## Data extracted from a collection:
----------

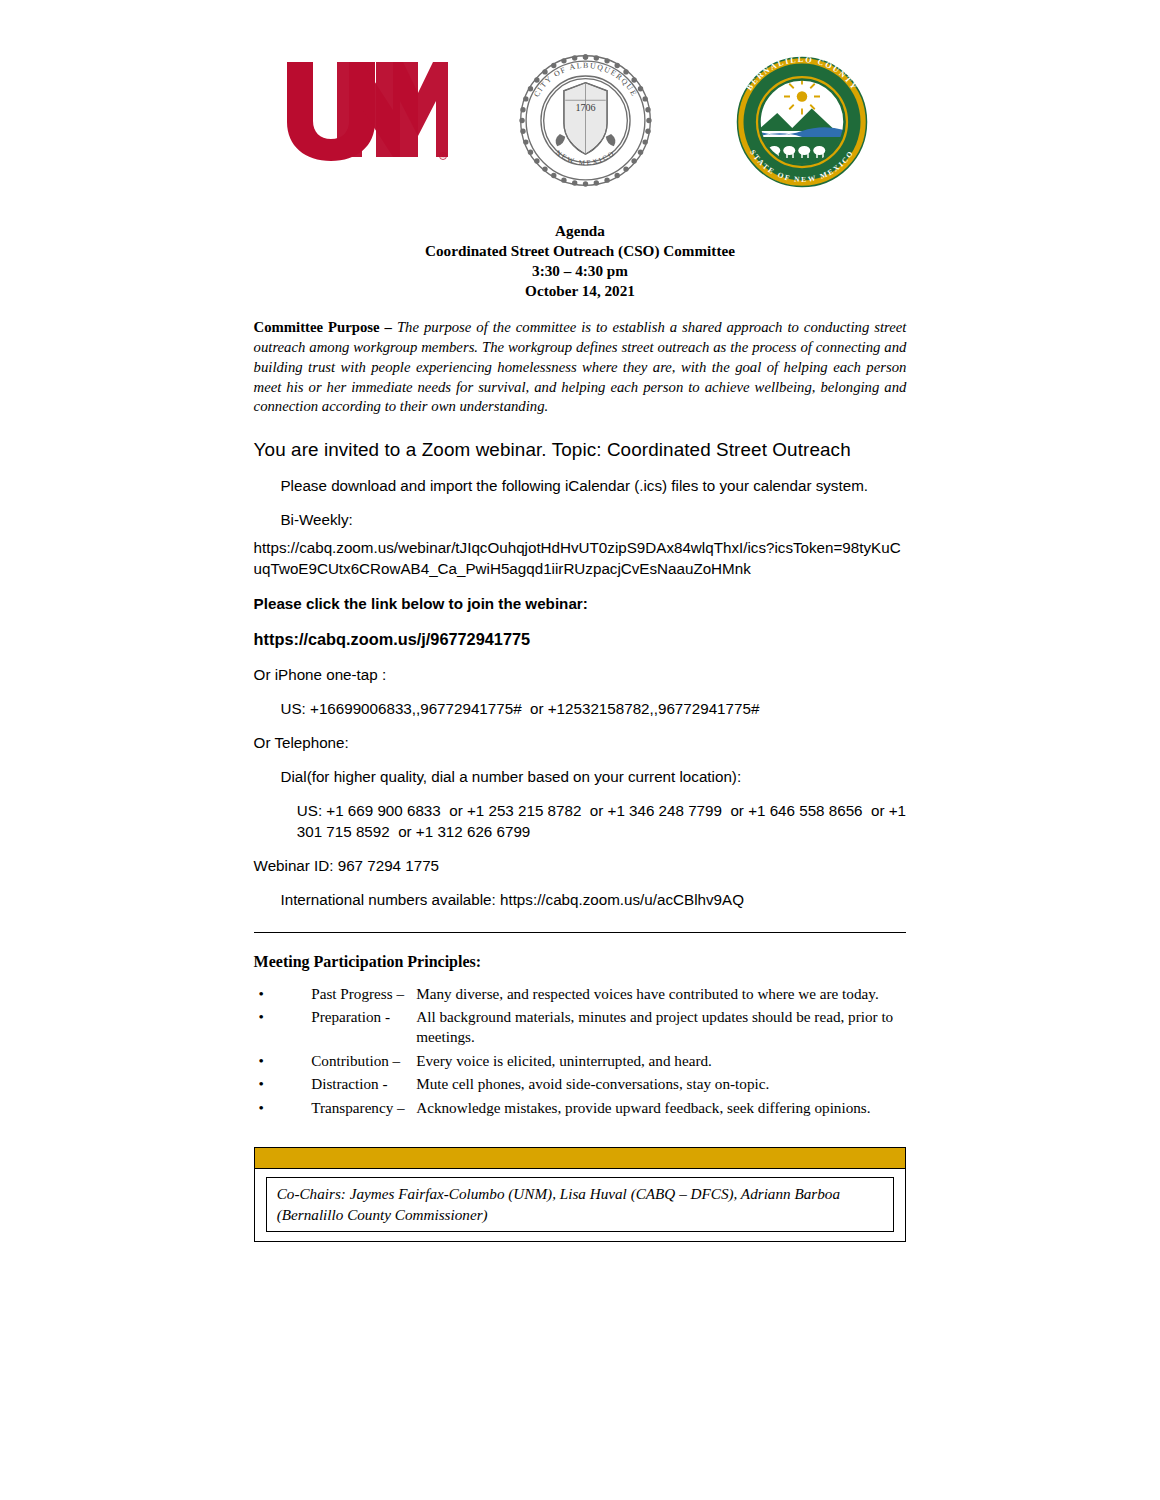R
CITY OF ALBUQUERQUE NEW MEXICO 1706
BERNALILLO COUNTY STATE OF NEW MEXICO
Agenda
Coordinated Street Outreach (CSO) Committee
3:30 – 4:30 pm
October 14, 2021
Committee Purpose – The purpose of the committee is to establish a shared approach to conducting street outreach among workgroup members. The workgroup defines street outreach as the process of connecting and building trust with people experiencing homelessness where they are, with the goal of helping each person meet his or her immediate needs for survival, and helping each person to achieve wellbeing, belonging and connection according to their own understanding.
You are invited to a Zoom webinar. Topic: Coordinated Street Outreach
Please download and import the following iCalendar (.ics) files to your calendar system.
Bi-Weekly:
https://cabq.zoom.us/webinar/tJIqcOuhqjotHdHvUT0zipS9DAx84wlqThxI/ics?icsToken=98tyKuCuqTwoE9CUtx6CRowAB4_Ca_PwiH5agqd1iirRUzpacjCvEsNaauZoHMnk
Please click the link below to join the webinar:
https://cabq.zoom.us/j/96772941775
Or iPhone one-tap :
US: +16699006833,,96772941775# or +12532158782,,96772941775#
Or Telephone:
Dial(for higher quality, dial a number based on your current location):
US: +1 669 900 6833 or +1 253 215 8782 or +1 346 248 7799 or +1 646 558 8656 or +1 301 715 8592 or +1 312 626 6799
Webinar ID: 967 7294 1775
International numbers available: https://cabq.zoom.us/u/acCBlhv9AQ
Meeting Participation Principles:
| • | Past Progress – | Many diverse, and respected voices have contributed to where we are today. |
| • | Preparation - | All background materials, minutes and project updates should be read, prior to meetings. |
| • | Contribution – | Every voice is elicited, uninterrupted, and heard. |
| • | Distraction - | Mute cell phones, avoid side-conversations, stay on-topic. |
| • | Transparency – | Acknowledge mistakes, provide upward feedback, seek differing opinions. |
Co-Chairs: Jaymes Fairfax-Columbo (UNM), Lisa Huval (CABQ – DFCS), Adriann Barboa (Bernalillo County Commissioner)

----------

## WHAT YOU SHOULD DO:
Having removed the pictures, write out the records exactly as they stand.

## OUTPUT FOR THIS TASK:
R
CITY OF ALBUQUERQUE NEW MEXICO 1706
BERNALILLO COUNTY STATE OF NEW MEXICO
Agenda
Coordinated Street Outreach (CSO) Committee
3:30 – 4:30 pm
October 14, 2021
Committee Purpose – The purpose of the committee is to establish a shared approach to conducting street outreach among workgroup members. The workgroup defines street outreach as the process of connecting and building trust with people experiencing homelessness where they are, with the goal of helping each person meet his or her immediate needs for survival, and helping each person to achieve wellbeing, belonging and connection according to their own understanding.
You are invited to a Zoom webinar. Topic: Coordinated Street Outreach
Please download and import the following iCalendar (.ics) files to your calendar system.
Bi-Weekly:
https://cabq.zoom.us/webinar/tJIqcOuhqjotHdHvUT0zipS9DAx84wlqThxI/ics?icsToken=98tyKuCuqTwoE9CUtx6CRowAB4_Ca_PwiH5agqd1iirRUzpacjCvEsNaauZoHMnk
Please click the link below to join the webinar:
https://cabq.zoom.us/j/96772941775
Or iPhone one-tap :
US: +16699006833,,96772941775# or +12532158782,,96772941775#
Or Telephone:
Dial(for higher quality, dial a number based on your current location):
US: +1 669 900 6833 or +1 253 215 8782 or +1 346 248 7799 or +1 646 558 8656 or +1 301 715 8592 or +1 312 626 6799
Webinar ID: 967 7294 1775
International numbers available: https://cabq.zoom.us/u/acCBlhv9AQ
Meeting Participation Principles:
| • | Past Progress – | Many diverse, and respected voices have contributed to where we are today. |
| • | Preparation - | All background materials, minutes and project updates should be read, prior to meetings. |
| • | Contribution – | Every voice is elicited, uninterrupted, and heard. |
| • | Distraction - | Mute cell phones, avoid side-conversations, stay on-topic. |
| • | Transparency – | Acknowledge mistakes, provide upward feedback, seek differing opinions. |
Co-Chairs: Jaymes Fairfax-Columbo (UNM), Lisa Huval (CABQ – DFCS), Adriann Barboa (Bernalillo County Commissioner)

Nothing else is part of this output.